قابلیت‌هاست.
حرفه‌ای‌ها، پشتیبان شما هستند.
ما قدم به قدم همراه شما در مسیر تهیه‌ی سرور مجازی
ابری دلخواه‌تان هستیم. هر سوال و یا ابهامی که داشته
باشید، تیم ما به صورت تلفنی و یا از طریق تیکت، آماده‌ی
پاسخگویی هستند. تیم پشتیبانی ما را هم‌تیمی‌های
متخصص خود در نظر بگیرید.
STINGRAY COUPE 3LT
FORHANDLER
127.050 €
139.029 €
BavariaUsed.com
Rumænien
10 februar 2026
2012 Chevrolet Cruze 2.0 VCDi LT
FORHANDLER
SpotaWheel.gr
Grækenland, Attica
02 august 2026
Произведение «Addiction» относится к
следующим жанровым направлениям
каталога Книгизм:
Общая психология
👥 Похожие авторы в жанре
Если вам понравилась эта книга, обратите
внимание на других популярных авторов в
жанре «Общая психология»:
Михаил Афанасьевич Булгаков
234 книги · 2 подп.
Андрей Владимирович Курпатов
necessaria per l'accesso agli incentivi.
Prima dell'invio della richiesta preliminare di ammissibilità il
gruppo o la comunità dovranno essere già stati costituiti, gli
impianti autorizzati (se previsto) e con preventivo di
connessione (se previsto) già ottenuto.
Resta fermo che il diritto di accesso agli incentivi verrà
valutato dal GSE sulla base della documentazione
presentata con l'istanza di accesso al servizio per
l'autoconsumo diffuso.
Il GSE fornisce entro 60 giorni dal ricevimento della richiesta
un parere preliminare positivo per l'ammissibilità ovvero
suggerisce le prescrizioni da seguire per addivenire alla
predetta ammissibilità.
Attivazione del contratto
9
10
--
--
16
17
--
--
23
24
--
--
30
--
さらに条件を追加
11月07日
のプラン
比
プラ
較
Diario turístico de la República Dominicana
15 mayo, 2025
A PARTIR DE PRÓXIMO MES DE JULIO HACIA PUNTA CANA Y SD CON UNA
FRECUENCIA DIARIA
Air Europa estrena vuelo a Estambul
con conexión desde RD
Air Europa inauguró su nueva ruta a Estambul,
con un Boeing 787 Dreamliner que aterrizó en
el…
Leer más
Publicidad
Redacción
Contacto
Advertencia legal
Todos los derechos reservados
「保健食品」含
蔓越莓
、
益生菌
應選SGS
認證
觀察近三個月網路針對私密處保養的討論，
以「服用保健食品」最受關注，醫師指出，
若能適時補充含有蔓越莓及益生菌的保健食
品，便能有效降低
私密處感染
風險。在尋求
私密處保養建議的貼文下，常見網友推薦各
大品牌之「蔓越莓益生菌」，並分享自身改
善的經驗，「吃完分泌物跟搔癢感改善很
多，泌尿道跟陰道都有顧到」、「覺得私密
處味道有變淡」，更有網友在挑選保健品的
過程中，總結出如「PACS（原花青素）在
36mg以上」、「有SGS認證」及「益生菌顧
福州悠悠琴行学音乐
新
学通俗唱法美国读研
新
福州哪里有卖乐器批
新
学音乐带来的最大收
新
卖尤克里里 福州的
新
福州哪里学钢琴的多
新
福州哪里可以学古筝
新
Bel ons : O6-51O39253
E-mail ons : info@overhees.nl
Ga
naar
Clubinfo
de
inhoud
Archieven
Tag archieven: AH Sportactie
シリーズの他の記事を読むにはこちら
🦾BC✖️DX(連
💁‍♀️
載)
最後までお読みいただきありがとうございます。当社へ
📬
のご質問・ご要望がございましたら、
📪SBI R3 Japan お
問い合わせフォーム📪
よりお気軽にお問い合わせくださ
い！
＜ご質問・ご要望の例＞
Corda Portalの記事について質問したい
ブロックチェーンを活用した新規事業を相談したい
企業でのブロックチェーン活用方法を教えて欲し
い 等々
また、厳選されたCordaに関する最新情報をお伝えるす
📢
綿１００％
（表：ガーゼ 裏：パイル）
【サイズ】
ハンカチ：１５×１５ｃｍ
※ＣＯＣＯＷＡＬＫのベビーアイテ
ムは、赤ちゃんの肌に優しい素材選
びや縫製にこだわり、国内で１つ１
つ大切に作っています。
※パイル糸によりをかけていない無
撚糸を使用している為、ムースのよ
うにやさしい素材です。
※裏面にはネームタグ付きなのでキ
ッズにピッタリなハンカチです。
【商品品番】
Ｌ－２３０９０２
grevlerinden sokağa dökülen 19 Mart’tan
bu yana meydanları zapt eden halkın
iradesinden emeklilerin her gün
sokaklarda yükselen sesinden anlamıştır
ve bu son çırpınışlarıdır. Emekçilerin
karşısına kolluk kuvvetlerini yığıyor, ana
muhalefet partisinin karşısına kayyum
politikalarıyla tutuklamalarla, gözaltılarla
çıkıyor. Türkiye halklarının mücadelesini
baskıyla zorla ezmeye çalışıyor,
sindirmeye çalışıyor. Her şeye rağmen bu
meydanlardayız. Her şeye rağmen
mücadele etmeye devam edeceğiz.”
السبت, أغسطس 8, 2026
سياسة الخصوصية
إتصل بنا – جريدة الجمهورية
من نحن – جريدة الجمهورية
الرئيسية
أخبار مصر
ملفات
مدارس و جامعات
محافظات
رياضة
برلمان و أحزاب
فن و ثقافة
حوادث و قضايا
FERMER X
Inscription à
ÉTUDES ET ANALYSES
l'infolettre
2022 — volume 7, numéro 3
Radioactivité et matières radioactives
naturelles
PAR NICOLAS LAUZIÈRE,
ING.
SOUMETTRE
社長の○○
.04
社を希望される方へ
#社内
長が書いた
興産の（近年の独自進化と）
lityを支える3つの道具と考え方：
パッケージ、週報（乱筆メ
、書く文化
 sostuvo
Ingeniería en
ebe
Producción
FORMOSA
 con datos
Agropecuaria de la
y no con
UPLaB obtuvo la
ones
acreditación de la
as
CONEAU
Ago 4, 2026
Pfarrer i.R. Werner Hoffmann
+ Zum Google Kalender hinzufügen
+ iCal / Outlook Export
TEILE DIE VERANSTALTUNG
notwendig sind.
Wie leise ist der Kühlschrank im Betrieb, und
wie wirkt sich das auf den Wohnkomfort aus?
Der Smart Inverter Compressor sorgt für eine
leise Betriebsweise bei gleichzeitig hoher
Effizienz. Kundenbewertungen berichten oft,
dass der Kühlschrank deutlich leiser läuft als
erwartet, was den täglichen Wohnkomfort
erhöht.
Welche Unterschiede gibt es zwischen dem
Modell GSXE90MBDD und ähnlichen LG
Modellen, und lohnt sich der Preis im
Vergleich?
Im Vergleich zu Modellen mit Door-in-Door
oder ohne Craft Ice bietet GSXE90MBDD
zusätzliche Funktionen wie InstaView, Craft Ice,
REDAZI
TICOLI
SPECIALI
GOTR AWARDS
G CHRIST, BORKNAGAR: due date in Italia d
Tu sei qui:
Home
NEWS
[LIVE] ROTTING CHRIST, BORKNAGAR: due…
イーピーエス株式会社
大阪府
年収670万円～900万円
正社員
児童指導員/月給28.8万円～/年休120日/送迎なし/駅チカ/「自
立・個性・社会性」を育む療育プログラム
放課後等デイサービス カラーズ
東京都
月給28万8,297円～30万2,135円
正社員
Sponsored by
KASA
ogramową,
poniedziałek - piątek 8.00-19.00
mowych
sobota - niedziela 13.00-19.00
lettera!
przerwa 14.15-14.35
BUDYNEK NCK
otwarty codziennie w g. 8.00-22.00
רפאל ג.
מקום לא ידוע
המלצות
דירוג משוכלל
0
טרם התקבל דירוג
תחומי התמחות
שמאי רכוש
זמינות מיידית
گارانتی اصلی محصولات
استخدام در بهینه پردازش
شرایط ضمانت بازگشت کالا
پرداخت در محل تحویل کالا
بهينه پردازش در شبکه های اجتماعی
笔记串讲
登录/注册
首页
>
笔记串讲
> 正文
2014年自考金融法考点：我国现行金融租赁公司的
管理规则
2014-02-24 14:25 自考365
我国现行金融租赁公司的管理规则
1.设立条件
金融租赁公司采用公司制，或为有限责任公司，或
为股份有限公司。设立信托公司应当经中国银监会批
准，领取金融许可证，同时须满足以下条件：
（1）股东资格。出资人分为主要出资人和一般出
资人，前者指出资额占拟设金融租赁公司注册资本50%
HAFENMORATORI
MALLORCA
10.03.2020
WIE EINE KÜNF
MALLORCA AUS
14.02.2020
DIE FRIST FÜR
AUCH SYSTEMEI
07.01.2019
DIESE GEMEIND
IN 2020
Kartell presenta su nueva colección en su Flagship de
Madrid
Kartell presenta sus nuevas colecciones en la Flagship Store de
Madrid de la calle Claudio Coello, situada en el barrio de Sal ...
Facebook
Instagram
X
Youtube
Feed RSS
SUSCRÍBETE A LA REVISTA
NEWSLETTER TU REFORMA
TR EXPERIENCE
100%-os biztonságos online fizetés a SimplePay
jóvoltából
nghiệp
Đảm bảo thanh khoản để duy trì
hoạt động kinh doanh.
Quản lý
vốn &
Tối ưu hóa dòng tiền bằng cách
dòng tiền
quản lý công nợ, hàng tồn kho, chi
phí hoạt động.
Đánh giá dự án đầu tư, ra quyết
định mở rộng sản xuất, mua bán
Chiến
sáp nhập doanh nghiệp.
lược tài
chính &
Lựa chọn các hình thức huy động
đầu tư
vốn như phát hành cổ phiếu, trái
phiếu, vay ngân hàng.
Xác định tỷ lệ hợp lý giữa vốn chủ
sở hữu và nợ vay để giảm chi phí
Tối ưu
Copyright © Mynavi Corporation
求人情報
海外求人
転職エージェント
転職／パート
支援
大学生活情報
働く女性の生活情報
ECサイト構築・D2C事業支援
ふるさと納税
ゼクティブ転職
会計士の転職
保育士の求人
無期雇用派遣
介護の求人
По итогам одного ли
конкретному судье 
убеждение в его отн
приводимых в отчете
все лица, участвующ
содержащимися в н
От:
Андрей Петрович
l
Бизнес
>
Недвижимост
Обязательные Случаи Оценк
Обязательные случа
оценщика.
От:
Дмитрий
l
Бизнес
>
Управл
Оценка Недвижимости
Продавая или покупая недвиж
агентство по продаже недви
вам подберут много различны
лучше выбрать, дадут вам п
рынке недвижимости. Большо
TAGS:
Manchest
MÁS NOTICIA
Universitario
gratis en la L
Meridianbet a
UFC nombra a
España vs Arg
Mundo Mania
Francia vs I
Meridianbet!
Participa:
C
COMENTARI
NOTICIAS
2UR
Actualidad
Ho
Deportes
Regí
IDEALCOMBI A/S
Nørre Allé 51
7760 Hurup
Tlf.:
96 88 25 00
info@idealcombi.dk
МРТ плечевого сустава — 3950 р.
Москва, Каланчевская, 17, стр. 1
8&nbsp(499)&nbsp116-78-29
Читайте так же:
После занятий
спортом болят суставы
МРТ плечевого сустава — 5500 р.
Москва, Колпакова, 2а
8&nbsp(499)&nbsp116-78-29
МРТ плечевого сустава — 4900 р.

▶ [Problem to solve]: Give back only the lines from the one containing "Nørre Allé 51" through the final line of the entries above, exactly as written, both included.

▶ [Written reply]:
Nørre Allé 51
7760 Hurup
Tlf.:
96 88 25 00
info@idealcombi.dk
МРТ плечевого сустава — 3950 р.
Москва, Каланчевская, 17, стр. 1
8&nbsp(499)&nbsp116-78-29
Читайте так же:
После занятий
спортом болят суставы
МРТ плечевого сустава — 5500 р.
Москва, Колпакова, 2а
8&nbsp(499)&nbsp116-78-29
МРТ плечевого сустава — 4900 р.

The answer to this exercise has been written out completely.